◆ AIM OF THE TASK ◆
Work through the data line by line, gathering every line that has the word "Right".

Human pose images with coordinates
━━━

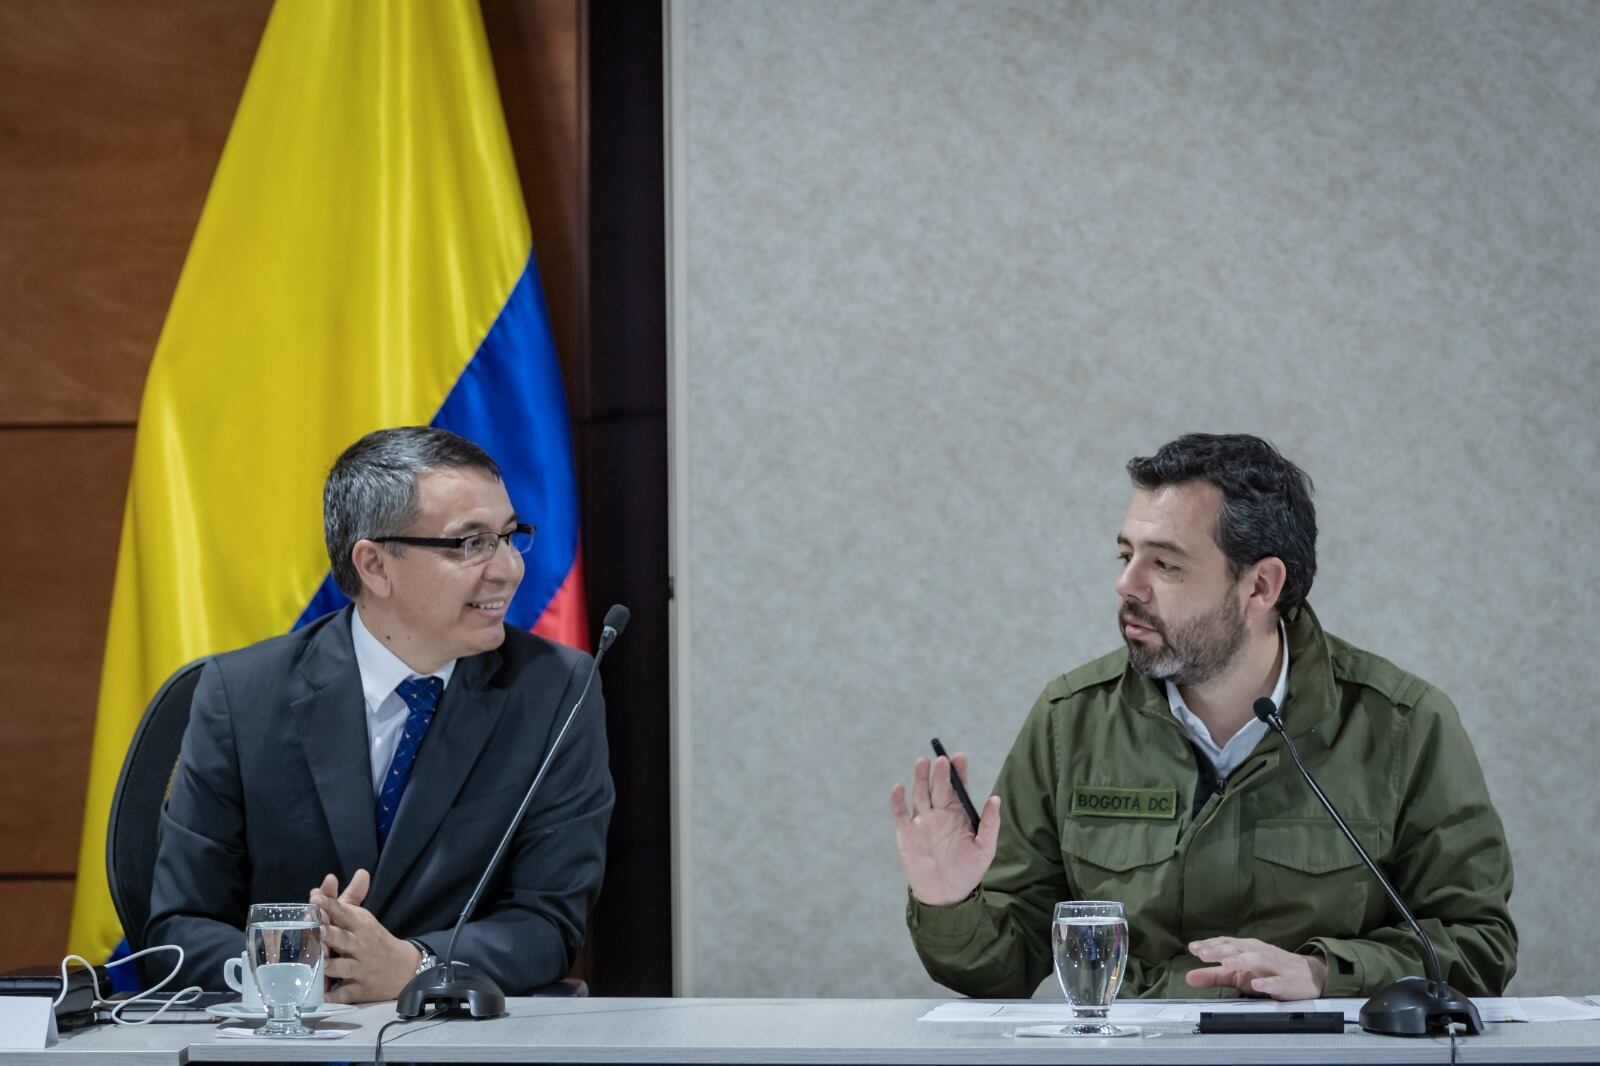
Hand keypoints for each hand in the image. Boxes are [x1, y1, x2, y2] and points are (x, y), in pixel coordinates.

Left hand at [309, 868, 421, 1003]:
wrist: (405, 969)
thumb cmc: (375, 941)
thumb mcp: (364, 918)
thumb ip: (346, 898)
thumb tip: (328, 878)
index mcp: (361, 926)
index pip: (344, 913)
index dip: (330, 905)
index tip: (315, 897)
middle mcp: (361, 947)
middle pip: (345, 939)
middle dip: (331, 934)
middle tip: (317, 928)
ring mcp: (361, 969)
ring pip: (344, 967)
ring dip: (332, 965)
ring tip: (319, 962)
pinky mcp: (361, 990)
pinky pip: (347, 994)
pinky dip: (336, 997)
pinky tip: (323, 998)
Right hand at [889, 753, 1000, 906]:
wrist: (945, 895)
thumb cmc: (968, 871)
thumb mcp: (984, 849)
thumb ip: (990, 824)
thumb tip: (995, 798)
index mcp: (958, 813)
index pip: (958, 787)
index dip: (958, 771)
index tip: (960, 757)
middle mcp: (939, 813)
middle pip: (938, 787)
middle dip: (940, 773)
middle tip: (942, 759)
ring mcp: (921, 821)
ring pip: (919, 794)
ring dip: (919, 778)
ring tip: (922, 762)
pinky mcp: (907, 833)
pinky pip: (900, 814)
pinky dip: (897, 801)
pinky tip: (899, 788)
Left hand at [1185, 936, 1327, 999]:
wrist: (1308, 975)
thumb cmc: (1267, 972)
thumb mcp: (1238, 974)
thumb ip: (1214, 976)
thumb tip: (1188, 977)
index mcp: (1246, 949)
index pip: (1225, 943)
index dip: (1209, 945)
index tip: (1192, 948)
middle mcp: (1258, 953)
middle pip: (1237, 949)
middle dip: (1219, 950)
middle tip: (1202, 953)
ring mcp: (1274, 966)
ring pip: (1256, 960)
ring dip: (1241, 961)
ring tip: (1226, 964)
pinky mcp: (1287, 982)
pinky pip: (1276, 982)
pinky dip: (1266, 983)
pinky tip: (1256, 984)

━━━

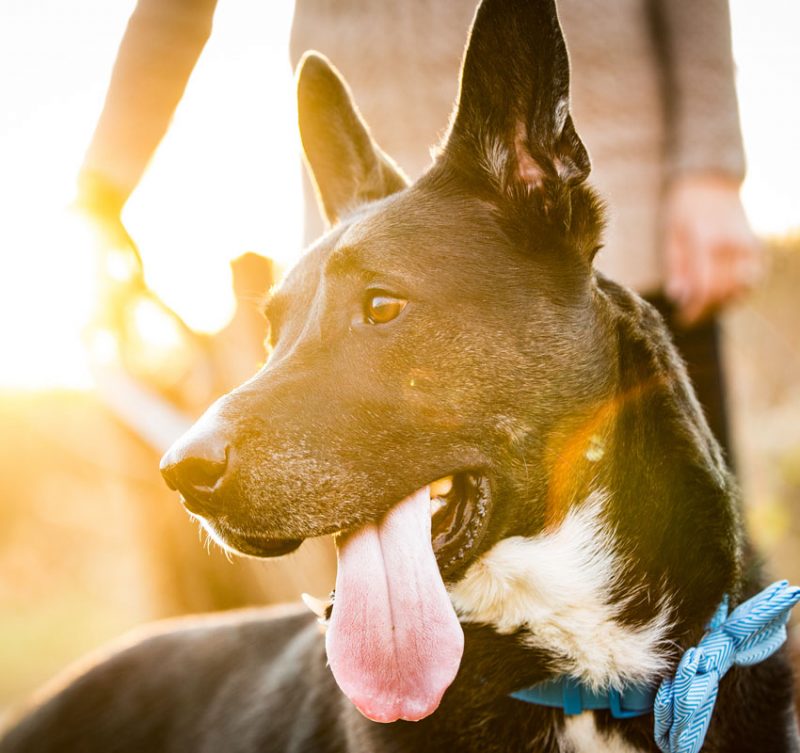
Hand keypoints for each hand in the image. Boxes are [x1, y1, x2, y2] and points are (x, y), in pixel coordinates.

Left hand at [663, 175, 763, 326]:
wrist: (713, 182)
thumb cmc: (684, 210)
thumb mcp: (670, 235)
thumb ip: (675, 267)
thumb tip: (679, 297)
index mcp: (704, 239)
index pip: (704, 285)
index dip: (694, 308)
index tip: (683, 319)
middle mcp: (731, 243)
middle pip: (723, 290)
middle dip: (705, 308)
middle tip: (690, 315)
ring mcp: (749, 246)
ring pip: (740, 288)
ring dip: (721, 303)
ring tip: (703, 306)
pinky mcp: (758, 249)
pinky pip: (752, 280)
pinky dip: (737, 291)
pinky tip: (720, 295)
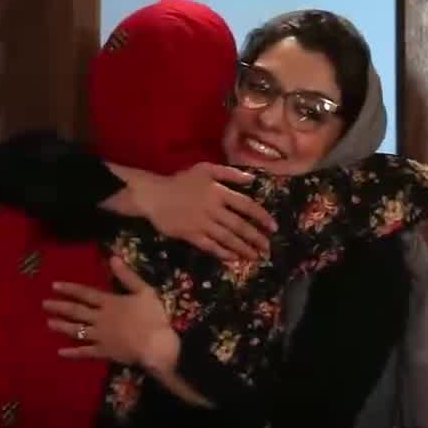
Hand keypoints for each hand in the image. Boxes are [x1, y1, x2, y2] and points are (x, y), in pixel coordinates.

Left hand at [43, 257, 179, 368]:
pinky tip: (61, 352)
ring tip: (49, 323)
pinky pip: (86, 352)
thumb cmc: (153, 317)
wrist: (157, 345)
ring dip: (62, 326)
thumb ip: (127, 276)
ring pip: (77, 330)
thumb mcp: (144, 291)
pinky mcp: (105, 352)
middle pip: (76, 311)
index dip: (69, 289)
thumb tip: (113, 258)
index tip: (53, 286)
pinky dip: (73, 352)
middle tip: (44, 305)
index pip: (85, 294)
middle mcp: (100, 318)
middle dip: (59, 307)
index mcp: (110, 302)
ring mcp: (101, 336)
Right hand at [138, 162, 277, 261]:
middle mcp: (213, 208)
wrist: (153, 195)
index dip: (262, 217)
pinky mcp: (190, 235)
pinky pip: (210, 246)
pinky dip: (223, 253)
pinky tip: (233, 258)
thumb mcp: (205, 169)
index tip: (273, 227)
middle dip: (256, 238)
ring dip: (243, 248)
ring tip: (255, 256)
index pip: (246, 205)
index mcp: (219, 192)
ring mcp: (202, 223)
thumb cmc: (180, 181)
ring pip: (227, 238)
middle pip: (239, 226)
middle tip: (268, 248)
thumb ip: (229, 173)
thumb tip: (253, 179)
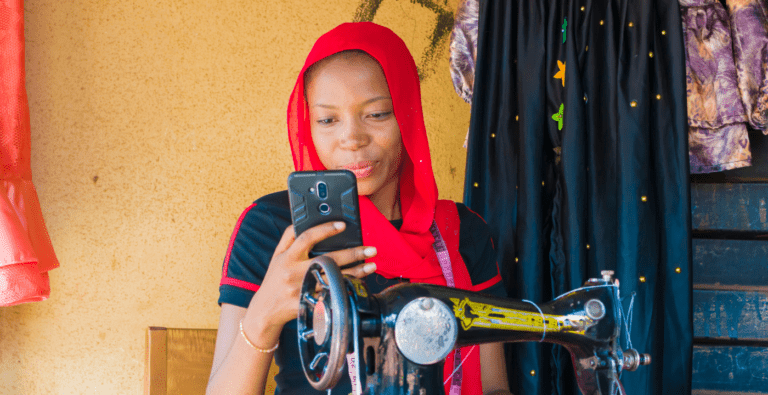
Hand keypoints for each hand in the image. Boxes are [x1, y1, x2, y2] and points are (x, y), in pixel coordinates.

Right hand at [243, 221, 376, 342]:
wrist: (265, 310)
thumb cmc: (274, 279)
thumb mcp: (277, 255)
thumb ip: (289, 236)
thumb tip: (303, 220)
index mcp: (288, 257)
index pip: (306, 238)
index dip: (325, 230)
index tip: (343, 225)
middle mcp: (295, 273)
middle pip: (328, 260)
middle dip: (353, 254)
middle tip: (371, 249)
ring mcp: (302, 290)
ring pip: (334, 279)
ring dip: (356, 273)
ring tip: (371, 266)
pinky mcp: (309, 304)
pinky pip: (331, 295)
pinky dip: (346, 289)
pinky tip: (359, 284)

━━━

◆ ANSWER BELOW ◆
Right hand at [889, 753, 1000, 906]:
Right hand at [138, 162, 277, 261]:
Right hand at [243, 221, 376, 342]:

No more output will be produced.